◆ **TASK GOAL**
Can you copy the items word for word, starting at the very beginning and ending with the line that contains "locality: Kwangtung. Lung", including that line?

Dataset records
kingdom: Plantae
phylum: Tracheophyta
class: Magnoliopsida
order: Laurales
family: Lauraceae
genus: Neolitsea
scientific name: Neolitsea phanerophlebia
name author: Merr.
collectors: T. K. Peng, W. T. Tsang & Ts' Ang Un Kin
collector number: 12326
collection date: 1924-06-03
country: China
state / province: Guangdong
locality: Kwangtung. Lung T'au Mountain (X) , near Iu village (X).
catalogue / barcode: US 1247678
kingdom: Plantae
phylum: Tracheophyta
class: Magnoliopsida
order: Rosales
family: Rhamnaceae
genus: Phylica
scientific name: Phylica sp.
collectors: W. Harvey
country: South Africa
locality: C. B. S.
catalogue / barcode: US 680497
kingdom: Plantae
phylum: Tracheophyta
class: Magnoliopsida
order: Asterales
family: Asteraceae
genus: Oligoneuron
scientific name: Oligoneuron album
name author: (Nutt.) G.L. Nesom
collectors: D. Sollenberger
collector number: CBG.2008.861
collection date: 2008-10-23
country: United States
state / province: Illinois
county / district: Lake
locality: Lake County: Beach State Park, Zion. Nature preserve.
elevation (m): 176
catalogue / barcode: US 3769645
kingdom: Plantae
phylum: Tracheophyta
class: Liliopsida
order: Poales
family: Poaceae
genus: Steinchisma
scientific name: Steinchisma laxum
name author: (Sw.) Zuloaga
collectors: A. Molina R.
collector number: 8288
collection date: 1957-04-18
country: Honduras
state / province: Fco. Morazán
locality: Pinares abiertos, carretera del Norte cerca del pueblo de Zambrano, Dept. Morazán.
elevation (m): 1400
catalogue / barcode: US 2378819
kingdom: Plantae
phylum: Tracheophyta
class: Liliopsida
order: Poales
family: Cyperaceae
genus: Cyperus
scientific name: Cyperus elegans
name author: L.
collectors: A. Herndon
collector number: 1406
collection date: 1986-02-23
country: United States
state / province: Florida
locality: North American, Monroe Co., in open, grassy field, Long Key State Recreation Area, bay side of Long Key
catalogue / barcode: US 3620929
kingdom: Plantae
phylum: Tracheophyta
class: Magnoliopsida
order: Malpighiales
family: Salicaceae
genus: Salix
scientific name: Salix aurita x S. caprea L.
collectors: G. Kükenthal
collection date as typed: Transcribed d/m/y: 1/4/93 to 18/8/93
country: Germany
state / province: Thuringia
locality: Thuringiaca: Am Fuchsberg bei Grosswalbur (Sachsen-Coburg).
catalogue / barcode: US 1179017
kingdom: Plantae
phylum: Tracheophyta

◆ **RIGHT ANSWER**
kingdom: Plantae
phylum: Tracheophyta
class: Magnoliopsida
order: Laurales
family: Lauraceae
genus: Neolitsea
scientific name: Neolitsea phanerophlebia
name author: Merr.
collectors: T. K. Peng, W. T. Tsang & Ts' Ang Un Kin
collector number: 12326
collection date: 1924-06-03
country: China
state / province: Guangdong
locality: Kwangtung. Lung T'au Mountain (X) , near Iu village (X).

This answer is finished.